▶ _Assigned task_
For the records below, copy exactly the span that begins at the line containing "trabajamos con cuero" and stops after the line containing "Zuversicht des gemeinsamen", minus any pictures.

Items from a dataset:
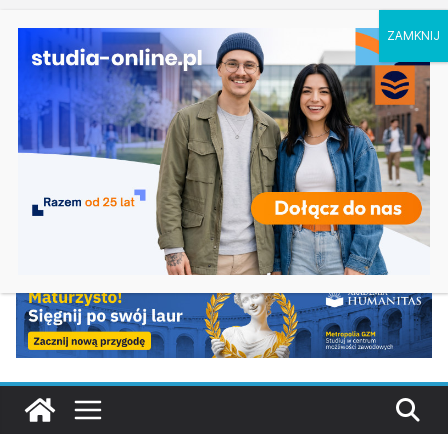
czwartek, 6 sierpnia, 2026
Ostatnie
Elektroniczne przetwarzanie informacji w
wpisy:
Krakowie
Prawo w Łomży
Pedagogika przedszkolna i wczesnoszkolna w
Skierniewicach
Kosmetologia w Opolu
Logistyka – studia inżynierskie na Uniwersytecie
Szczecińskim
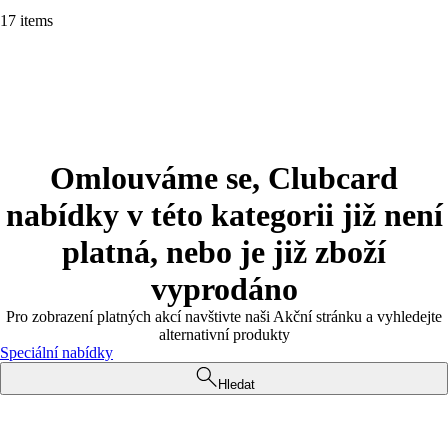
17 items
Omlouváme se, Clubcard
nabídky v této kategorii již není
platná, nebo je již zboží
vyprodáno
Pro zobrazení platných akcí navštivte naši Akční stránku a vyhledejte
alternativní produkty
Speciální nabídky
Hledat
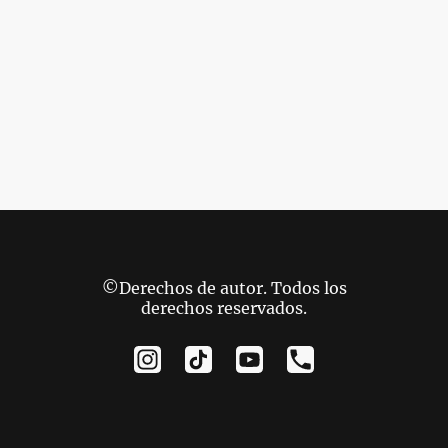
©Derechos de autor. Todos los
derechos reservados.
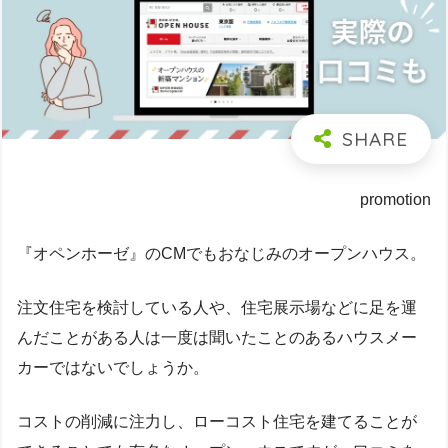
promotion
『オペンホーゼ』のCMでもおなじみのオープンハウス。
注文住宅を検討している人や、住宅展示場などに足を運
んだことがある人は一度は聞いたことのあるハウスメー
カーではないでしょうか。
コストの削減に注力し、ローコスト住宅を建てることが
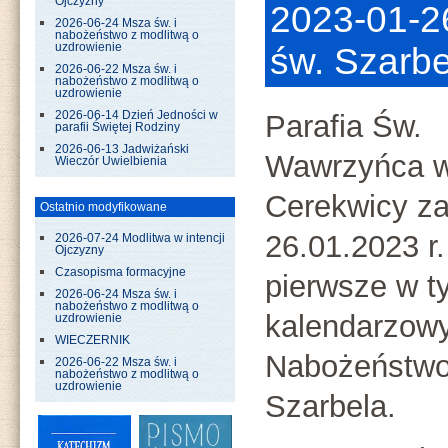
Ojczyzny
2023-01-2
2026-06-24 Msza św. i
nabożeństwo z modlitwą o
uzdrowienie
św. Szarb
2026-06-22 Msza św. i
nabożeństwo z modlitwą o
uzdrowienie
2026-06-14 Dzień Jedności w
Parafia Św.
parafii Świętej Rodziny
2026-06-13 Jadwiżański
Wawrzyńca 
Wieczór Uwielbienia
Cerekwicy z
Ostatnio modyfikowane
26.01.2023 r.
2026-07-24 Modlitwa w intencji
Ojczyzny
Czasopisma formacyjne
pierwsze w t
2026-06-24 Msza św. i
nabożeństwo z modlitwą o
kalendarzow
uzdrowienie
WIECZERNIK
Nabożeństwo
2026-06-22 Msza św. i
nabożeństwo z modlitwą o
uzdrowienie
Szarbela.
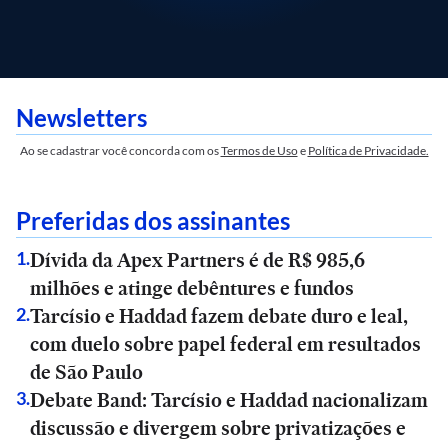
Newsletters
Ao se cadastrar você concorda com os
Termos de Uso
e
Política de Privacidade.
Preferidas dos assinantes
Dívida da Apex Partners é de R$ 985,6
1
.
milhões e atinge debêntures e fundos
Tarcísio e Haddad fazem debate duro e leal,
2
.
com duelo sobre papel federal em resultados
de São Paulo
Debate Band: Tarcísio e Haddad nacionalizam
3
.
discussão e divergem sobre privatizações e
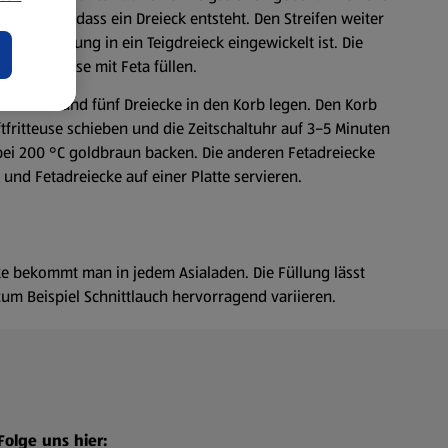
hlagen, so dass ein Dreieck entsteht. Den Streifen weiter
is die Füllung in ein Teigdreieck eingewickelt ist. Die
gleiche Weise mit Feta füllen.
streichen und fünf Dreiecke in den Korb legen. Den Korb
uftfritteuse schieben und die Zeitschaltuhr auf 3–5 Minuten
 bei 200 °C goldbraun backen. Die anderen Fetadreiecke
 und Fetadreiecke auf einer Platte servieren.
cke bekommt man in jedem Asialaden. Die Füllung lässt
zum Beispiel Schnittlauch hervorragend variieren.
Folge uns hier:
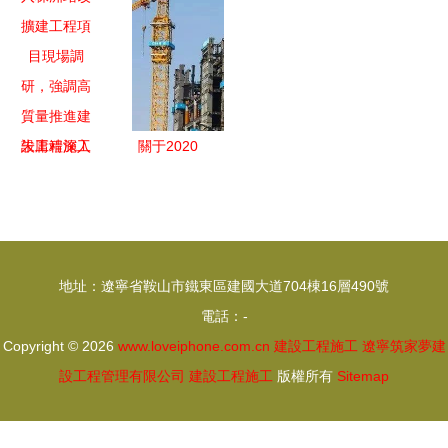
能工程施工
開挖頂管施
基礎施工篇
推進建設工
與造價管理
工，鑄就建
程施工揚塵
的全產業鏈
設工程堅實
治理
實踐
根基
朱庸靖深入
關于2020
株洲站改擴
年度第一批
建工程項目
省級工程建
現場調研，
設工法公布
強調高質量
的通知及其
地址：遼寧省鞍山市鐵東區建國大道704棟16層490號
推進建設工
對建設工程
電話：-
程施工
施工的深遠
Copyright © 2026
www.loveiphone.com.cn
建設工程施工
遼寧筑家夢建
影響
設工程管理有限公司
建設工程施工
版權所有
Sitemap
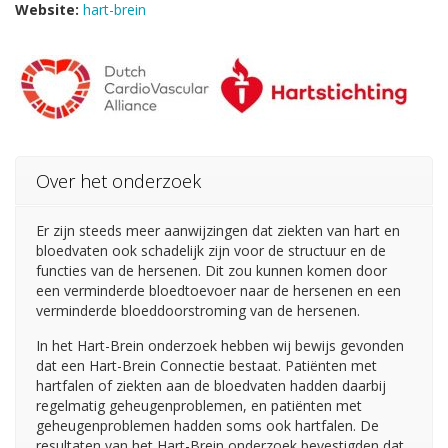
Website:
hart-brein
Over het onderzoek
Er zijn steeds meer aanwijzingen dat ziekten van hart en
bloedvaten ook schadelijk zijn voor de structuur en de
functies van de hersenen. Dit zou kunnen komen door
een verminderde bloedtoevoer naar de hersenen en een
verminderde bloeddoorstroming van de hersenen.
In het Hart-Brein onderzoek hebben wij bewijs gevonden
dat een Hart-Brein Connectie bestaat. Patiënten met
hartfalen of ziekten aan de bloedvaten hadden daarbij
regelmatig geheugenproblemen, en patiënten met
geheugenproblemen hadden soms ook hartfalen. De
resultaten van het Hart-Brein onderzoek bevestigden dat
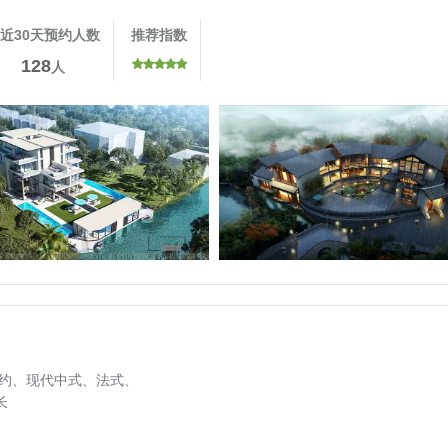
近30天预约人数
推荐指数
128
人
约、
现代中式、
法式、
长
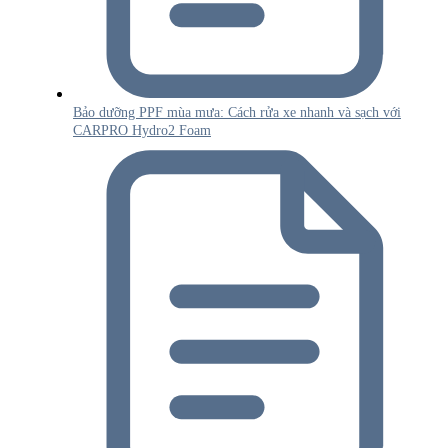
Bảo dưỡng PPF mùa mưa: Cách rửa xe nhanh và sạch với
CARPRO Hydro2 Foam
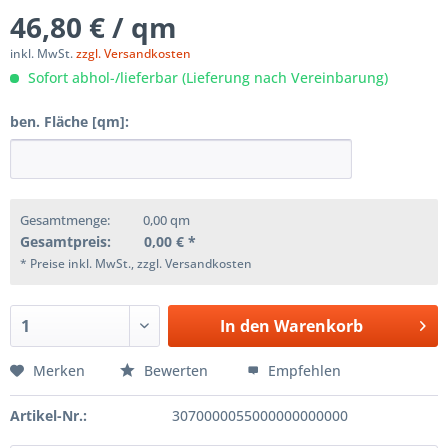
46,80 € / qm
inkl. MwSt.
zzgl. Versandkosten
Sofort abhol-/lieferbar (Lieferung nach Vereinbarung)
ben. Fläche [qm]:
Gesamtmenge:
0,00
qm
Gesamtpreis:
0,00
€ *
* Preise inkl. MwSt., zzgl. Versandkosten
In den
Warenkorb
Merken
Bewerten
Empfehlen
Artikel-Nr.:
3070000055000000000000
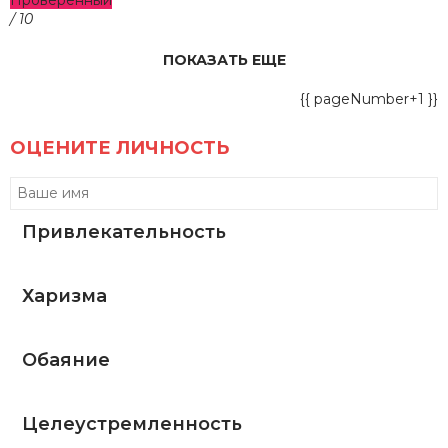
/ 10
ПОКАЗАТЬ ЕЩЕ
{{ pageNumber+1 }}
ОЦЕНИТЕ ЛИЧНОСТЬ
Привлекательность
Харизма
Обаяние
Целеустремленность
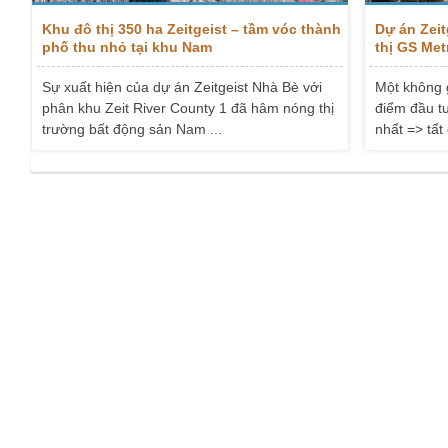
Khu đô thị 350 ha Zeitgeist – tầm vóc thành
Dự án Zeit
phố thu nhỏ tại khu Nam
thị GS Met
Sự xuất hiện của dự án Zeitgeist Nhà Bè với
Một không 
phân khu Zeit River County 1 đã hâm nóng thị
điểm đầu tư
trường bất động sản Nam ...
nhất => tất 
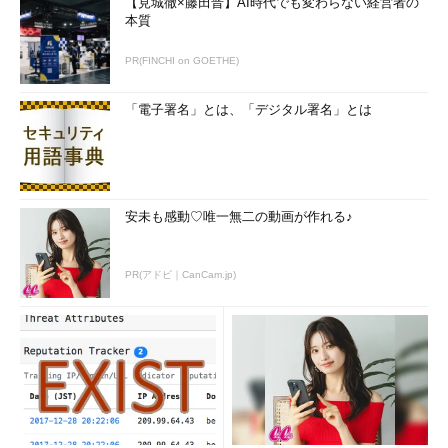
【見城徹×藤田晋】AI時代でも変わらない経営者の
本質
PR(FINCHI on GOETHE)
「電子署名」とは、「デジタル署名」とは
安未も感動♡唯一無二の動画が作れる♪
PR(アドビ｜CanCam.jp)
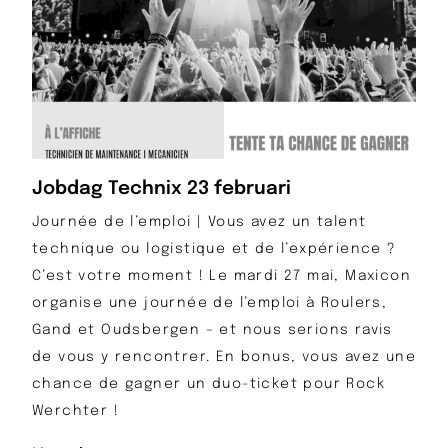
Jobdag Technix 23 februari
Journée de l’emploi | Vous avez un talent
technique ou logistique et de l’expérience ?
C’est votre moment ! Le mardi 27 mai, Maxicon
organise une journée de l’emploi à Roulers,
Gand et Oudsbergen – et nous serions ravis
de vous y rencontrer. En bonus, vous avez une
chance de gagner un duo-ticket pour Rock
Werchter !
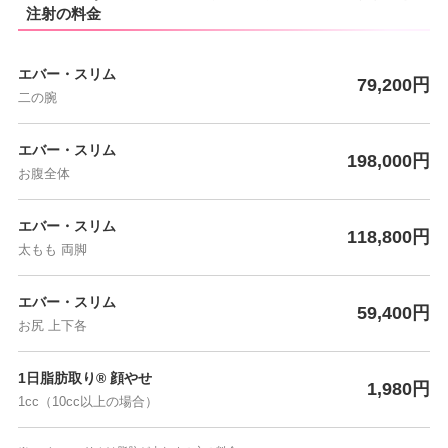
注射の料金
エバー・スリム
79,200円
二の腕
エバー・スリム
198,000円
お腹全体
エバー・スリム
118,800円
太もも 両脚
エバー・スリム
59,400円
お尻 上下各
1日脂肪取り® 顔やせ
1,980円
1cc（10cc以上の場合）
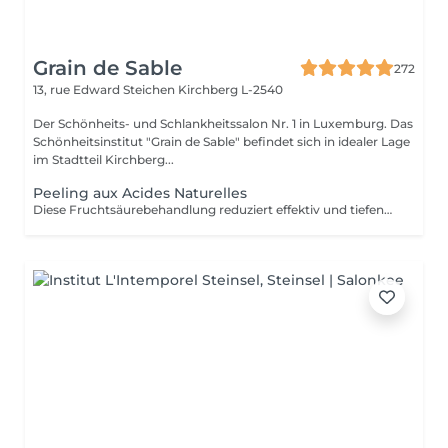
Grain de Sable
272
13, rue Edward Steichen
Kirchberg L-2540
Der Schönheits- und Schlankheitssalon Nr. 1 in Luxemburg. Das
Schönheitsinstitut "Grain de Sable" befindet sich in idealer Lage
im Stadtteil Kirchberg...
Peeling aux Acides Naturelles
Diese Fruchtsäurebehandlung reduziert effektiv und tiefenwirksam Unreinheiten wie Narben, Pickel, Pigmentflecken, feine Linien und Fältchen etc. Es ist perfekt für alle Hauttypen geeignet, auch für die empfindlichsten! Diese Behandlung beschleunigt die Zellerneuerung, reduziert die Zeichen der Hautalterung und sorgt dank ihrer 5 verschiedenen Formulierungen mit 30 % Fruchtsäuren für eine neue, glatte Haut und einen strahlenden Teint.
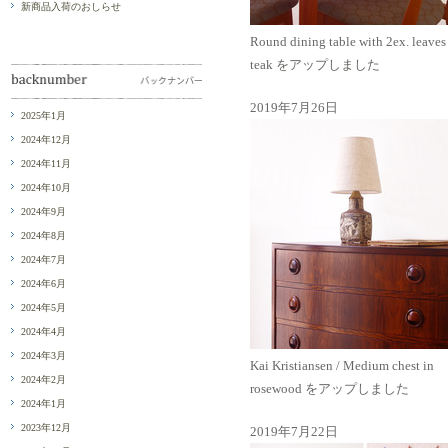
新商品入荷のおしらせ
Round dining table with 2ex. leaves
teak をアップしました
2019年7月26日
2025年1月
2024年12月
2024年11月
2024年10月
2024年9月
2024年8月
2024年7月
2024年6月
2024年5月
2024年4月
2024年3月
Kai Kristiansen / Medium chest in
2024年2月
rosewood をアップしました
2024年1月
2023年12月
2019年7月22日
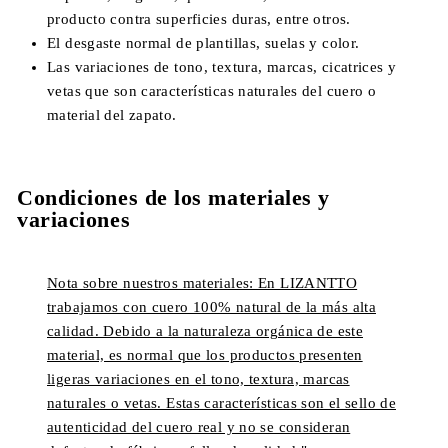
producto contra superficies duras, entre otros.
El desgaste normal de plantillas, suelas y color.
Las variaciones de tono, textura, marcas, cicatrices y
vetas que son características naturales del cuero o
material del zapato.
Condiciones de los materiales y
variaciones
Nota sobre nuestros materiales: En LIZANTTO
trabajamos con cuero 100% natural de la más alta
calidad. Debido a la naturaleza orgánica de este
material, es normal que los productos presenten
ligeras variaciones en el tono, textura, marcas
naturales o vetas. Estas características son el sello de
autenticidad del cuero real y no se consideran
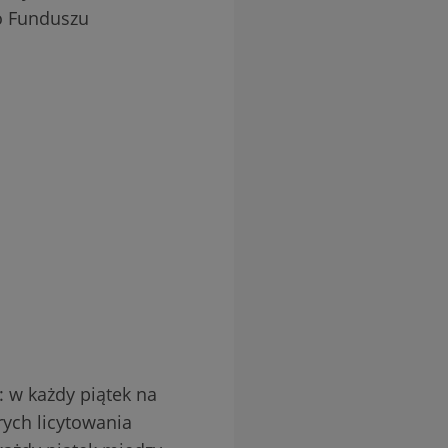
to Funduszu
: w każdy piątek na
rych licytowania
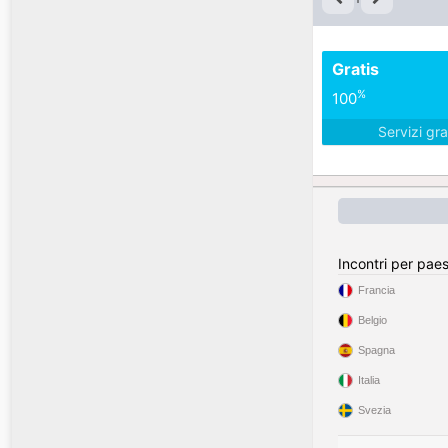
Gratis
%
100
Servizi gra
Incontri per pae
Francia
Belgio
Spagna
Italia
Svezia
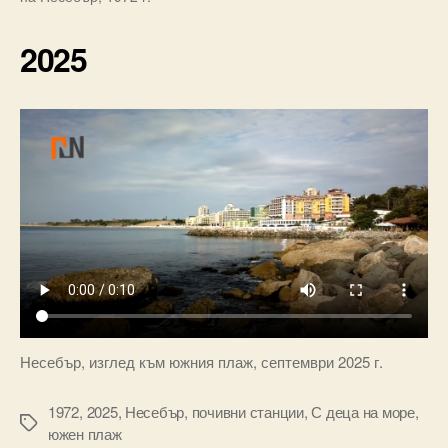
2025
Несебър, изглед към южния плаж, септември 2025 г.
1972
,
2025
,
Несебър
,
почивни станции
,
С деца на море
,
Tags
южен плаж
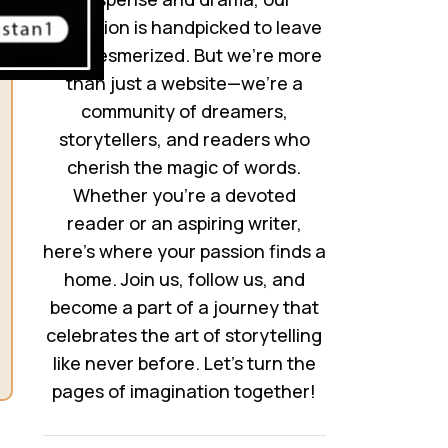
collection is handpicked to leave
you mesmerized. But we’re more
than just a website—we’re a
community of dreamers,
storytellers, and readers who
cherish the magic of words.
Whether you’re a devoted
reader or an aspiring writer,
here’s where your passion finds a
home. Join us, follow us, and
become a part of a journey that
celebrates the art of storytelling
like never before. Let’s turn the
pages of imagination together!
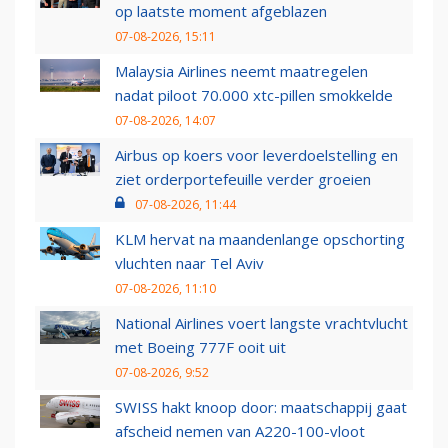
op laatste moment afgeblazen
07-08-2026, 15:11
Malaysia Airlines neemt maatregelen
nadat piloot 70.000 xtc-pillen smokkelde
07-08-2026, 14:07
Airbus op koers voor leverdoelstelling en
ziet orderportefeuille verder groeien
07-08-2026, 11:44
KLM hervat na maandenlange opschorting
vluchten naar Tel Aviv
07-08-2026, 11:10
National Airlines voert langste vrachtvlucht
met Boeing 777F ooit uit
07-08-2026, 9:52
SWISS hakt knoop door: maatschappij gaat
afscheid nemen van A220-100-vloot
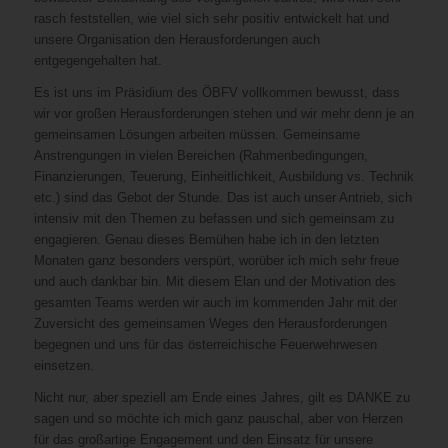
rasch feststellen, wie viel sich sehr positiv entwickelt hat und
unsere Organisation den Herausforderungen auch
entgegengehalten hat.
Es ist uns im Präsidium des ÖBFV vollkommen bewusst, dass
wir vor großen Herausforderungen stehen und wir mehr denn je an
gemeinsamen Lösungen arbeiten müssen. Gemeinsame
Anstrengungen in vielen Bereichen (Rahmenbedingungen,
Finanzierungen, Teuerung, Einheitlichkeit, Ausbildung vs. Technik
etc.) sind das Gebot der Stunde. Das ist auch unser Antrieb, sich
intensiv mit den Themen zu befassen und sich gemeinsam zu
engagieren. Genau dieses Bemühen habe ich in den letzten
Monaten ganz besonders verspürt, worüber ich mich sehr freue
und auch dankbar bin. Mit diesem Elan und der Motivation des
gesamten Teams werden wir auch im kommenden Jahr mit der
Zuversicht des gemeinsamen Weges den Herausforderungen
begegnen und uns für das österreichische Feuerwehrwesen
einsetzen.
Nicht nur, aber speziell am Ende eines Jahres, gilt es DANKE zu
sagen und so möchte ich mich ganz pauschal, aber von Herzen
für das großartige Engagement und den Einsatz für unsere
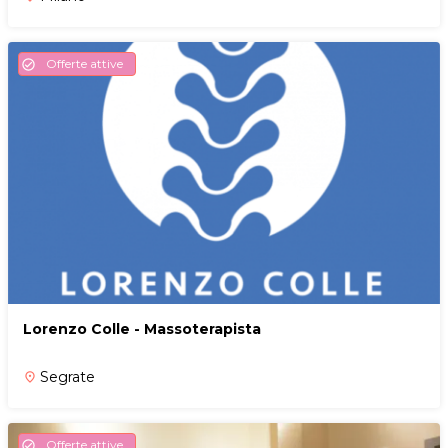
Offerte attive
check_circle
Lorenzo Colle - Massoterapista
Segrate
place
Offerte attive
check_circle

▶ _Finished task_
trabajamos con cuero 100% natural de la más alta
calidad. Debido a la naturaleza orgánica de este
material, es normal que los productos presenten
ligeras variaciones en el tono, textura, marcas
naturales o vetas. Estas características son el sello de
autenticidad del cuero real y no se consideran
to Funduszu
: w każdy piątek na
rych licytowania
Gratis
%
100
Servizi gra
Incontri per pae
Francia
Belgio
Spagna
Italia
Svezia
2025
Несебър, изглед към южния плаж, септември 2025 г.
1972
,
2025
,
Несебър
,
почивни станции
,
С деца на море
,
Tags
южен плаж
collection is handpicked to leave
you mesmerized. But we’re more
than just a website—we’re a
community of dreamers,
storytellers, and readers who
cherish the magic of words.
Whether you’re a devoted
reader or an aspiring writer,
here’s where your passion finds a
home. Join us, follow us, and
become a part of a journey that
celebrates the art of storytelling
like never before. Let’s turn the
pages of imagination together!
op laatste moment afgeblazen
07-08-2026, 15:11
Malaysia Airlines neemt maatregelen
nadat piloot 70.000 xtc-pillen smokkelde
07-08-2026, 14:07
Airbus op koers voor leverdoelstelling en
ziet orderportefeuille verder groeien
07-08-2026, 11:44
KLM hervat na maandenlange opschorting
vluchten naar Tel Aviv
07-08-2026, 11:10
National Airlines voert langste vrachtvlucht
met Boeing 777F ooit uit
07-08-2026, 9:52
SWISS hakt knoop door: maatschappij gaat
afscheid nemen van A220-100-vloot
rasch feststellen, wie viel sich sehr positiv entwickelt hat und
unsere Organisation den Herausforderungen auch
entgegengehalten hat.
Es ist uns im Präsidium des ÖBFV vollkommen bewusst, dass
wir vor großen Herausforderungen stehen und wir mehr denn je an
gemeinsamen Lösungen arbeiten müssen. Gemeinsame
Anstrengungen in vielen Bereichen (Rahmenbedingungen,
Finanzierungen, Teuerung, Einheitlichkeit, Ausbildung vs. Technik
etc.) sind das Gebot der Stunde. Das ist auch unser Antrieb, sich
intensiv mit den Themen zu befassen und sich gemeinsam zu
engagieren. Genau dieses Bemühen habe ich in den letzten
Monaten ganz besonders verspürt, worüber ich mich sehr freue
und auch dankbar bin. Mit diesem Elan und der Motivation des
gesamten Teams werden wir auch im kommenden Jahr mit der
Zuversicht des gemeinsamen Weges den Herausforderungen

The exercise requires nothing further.